The Auckland-based company made a loss of $19 million in the six months ended December 31 on an earnings before interest and tax basis, more than twice the loss of $9 million a year ago.
Revenue increased 1.8 per cent to $340 million, lagging behind a 5.9 per cent lift in operating costs to $289 million.
"An increase in labour costs were driven by one-off project costs associated with outsourcing a number of call centre activities which will provide financial benefits in future periods," the parent company said in its financial statements lodged with the ASX and NZX.
TelstraClear shifted about 120 call-centre jobs in Christchurch and Paraparaumu to Manila last year after it bucked the outsourcing trend in 2007 when it brought its IT support back in-house.
The phone company's EBITDA margin on sales shrank 3.3 per centage points to 15 per cent in the period.

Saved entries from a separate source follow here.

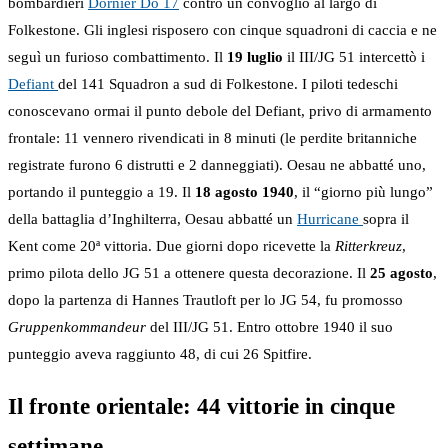
bombardieri
Dornier Do 17
contro un convoglio al largo di
Folkestone. Gli inglesi risposero con cinque squadroni di caccia e ne
seguì un furioso combattimento. Il
19 luglio
il III/JG 51 intercettò i
Defiant
del 141 Squadron a sud di Folkestone. I piloti tedeschi
conoscevano ormai il punto debole del Defiant, privo di armamento
frontale: 11 vennero rivendicati in 8 minuti (le perdite britanniche
registrate furono 6 distrutti e 2 danneggiati). Oesau ne abbatté uno,
portando il punteggio a 19. Il
18 agosto 1940
, il “giorno più lungo”
della battaglia d’Inghilterra, Oesau abbatté un
Hurricane
sopra il
Kent come 20ª vittoria. Due giorni dopo ricevette la
Ritterkreuz
,
primo pilota dello JG 51 a ottenere questa decorazione. Il
25 agosto
,
dopo la partenza di Hannes Trautloft per lo JG 54, fu promosso
Gruppenkommandeur
del III/JG 51. Entro ottobre 1940 il suo
punteggio aveva raggiunto 48, di cui 26 Spitfire.
Il fronte orientale: 44 vittorie in cinque
settimane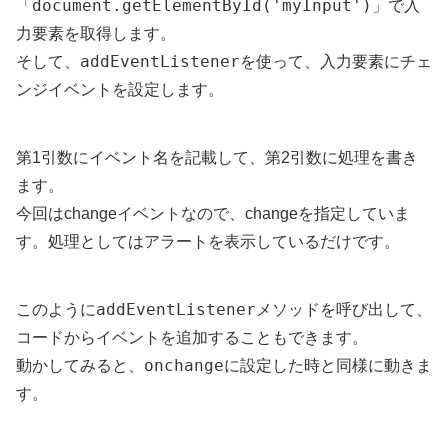
document.getElementById('myInput')
「
」で入
力要素を取得します。
addEventListener
そして、
を使って、入力要素にチェ
ンジイベントを設定します。
第1引数にイベント名を記載して、第2引数に処理を書き
ます。
今回はchangeイベントなので、changeを指定していま
す。処理としてはアラートを表示しているだけです。
addEventListener
このように
メソッドを呼び出して、
コードからイベントを追加することもできます。
onchange
動かしてみると、
に設定した時と同様に動きま
す。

Including intercompany transactions, the EBIT loss was $8 million, compared to a profit of $4 million a year ago.
Australian parent Telstra reported net profit fell 36 per cent to A$1.21 billion in the period.
TelstraClear's A$687 million of revenue amounted to just 5.5 per cent of the company's A$12.41 billion sales.
Telstra shares rose 0.3 per cent to $3.81 on the NZX.